First, do you have answers. The first H^+ from H2SO4 is 100% ionized, the second one is not; therefore, the H^+ is not twice M H2SO4 but it is more than one times that. Second thing is the NaHSO4. That is not the M HSO4^- because
HSO4^- ==> H^+ + SO4^2- and k2 = about 0.012. If you have answers I can see how you are expected to solve this.
I worked this and I expect you are supposed to take all of this into consideration. Here is how you do it.
...........H2SO4 ==> H^+ + HSO4^-
initial....0.0059....0.......0
change....-0.0059..0.0059..0.0059
equil.......0......0.0059..0.0059
So the first ionization, which is 100%, produces 0.0059M H^+. Then the second H, which is not 100% ionized, kicks in.
............HSO4^- ==> H^+ + SO4^2-
initial....0.0059......0......0
change......-x.........x.......x
equil......0.0059-x....x.......x
k2 = (H^+)(SO4^2-)/(HSO4^-)
You need to use the k2 in your text or notes for they change from text to text.
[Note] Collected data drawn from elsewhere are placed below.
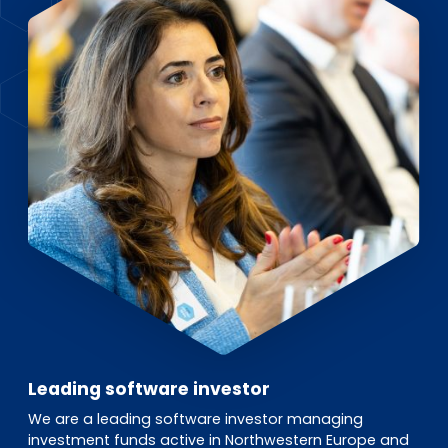
EN
DE
FR
Investor Portal
Pulse login
Leading software investor
We are a leading software investor managing
investment funds active in Northwestern Europe and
My copy I use list it as 0.012.
For (H^+) you want to substitute 0.0059+x (that's 0.0059 from the first H and x from the HSO4^-. For SO4^2- substitute x and for HSO4^- substitute 0.0059-x. This is a quadratic and you solve for x. Then total H^+ = 0.0059+x and determine pH from that.
For the NaHSO4, follow the second part of the above.
...........HSO4^- ==> H^+ + SO4^2-
initial...0.44.......0.......0
change......-x.......x........x
equil....0.44-x.......x.......x
k2 = (H^+)(SO4^2-)/(HSO4^-)
Substitute from the ICE chart and solve for x, then convert to pH.